During the industrial revolution, when families left their farms to live in the city and work in factories, there was an increase in two bone diseases, rickets and osteomalacia. Rickets is where bones in growing children do not mineralize properly and become weak, misshapen, and soft. Osteomalacia is similar, but affects the bones and muscles of adults.
Minimal sun exposure and poor diets led to an epidemic in vitamin D deficiency. Scientists in the late 1800’s discovered this, and figured out that giving children cod liver oil reversed rickets. By the 1930’s, the United States began fortifying milk with Vitamin D, which made rickets a rare disease in this country.
However, recent reports are showing a resurgence of rickets and vitamin D deficiency in the United States. The are many reasons for that.
Ten Common Reasons for Vitamin D Deficiency
1) Aging—Studies have revealed that aging can decrease the skin’s ability to create vitamin D.
2) Melanin—Higher melanin levels in dark-skinned individuals blocks ultraviolet light and limits the skin’s ability to create vitamin D.
3) Higher Latitudes and Seasonal Changes—In Northern cities like Boston, Massachusetts, skin can only produce vitamin D from March to October due to low levels of wintertime ultraviolet light reaching the ground.

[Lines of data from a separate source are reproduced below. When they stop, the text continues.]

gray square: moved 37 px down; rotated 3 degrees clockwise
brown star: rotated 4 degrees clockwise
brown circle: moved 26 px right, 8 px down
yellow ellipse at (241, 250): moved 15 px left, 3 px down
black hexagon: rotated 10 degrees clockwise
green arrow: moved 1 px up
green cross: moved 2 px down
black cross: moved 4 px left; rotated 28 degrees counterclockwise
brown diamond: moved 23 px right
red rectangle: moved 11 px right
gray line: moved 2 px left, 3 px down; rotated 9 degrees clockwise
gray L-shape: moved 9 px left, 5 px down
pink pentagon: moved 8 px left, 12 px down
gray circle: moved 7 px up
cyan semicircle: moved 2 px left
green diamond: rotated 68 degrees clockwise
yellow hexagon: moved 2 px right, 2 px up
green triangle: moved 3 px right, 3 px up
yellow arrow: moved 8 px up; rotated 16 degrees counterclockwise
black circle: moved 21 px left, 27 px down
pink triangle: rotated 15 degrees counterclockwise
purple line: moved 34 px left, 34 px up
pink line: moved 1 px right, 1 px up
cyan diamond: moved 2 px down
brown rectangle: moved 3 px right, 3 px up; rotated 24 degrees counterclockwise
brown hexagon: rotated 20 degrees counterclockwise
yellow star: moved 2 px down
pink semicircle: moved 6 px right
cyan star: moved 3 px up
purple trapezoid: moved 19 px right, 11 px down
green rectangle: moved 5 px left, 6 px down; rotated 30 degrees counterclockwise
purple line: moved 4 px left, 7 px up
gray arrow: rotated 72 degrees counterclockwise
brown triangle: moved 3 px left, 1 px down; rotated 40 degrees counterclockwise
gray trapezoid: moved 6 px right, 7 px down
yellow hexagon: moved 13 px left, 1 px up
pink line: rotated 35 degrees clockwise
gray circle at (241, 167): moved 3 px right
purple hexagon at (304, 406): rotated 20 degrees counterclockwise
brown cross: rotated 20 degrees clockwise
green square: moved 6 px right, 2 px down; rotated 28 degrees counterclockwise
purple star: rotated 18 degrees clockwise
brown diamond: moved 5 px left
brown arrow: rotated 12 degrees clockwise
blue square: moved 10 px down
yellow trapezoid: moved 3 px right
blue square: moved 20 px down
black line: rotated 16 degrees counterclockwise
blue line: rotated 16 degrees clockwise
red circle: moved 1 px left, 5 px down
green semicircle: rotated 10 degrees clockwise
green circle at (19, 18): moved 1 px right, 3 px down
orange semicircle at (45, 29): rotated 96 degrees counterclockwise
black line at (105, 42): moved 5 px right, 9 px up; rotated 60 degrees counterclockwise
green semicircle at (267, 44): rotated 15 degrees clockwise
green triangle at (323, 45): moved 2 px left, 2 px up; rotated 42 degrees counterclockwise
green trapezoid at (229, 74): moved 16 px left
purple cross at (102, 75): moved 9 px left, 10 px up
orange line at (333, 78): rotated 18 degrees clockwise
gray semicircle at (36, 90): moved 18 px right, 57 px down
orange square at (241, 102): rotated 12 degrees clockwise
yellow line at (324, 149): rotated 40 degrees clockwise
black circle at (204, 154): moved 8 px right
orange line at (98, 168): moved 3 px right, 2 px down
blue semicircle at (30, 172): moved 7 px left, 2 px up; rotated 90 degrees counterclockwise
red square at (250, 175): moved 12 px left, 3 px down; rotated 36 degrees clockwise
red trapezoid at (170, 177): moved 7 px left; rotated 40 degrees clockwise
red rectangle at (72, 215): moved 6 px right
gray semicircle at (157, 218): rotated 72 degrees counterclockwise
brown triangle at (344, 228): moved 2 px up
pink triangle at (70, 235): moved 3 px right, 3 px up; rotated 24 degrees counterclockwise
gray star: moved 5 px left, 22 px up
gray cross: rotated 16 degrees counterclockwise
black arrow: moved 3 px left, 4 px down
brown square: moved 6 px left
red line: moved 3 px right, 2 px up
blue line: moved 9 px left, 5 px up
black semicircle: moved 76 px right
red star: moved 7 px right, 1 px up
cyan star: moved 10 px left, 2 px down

4) Sunscreens and Clothing—Block ultraviolet light can interfere with the skin’s ability to produce vitamin D. Studies have shown that sunscreen with SPF of 8 or more will block the skin’s ability to make vitamin D, but it’s still important to wear sunscreen to prevent premature wrinkling, DNA damage to the skin, and skin cancer.
5) Glass—Blocks the UV-B light waves that the skin uses to make vitamin D.
(IMPORTANT: Glass does not block UV-A, which also has been associated with causing skin cancer and premature skin aging. UV-A does not create vitamin D in the skin.)
6) “9-to-5 Jobs”—Indoor work environments during peak sun hours prevent the skin from absorbing ultraviolet light to produce vitamin D.
7) Avoiding Dairy Products—Since milk is fortified with vitamin D, avoiding milk and milk products can lead to vitamin D deficiency. Vegetarians who do not drink milk or eat fish may be at the greatest risk if they do not take a supplement.
8) Breastfeeding—Vitamin D is not found in breast milk, so infants who exclusively receive it for a prolonged period of time without vitamin D supplementation can develop a deficiency.
9) Dermatologists and Skin Cancer Prevention—Since ultraviolet light exposure is associated with developing skin cancers, we are constantly “encouraged” to wear hats, long sleeves, and sunscreen. Avoiding ultraviolet light helps lower your risk of developing skin cancer and prevents premature skin aging, but it also necessitates taking a vitamin D supplement.
10) Sitting– Staying indoors, watching television, and playing video games does not help your skin create vitamin D. Light from a television set does not generate vitamin D.
This vitamin D deficiency is exacerbated by the fact that the natural food sources of vitamin D are not as prevalent in our modern diet. The Food and Drug Administration’s recommended daily amount of vitamin D for people under 50 years old is 200 IU per day. (A cup of vitamin D fortified milk provides half of this.) And, the required daily amount of vitamin D increases after age 50.
Food Sources of Vitamin D Include
Cod Liver Oil—contains 1,360 IU in one tablespoon
Salmon, cooked—contains 360 IU in 3.5 ounces
Mackerel, cooked—contains 345 IU in 3.5 ounces
Tuna Fish, canned in oil—contains 200 IU in 3 ounces
Sardines, canned in oil and drained—contains 250 IU in 1.75 ounces
Milk, vitamin D fortified—contains 98 IU in one cup
Egg (vitamin D is found in the yolk)—contains 20 IU in one egg
Many experts on vitamin D and nutrition are saying that the FDA’s recommendations are not enough and that people under 50 years old should try to get 400 to 800 IU per day, and people over 50 years old should get at least 1000 IU per day.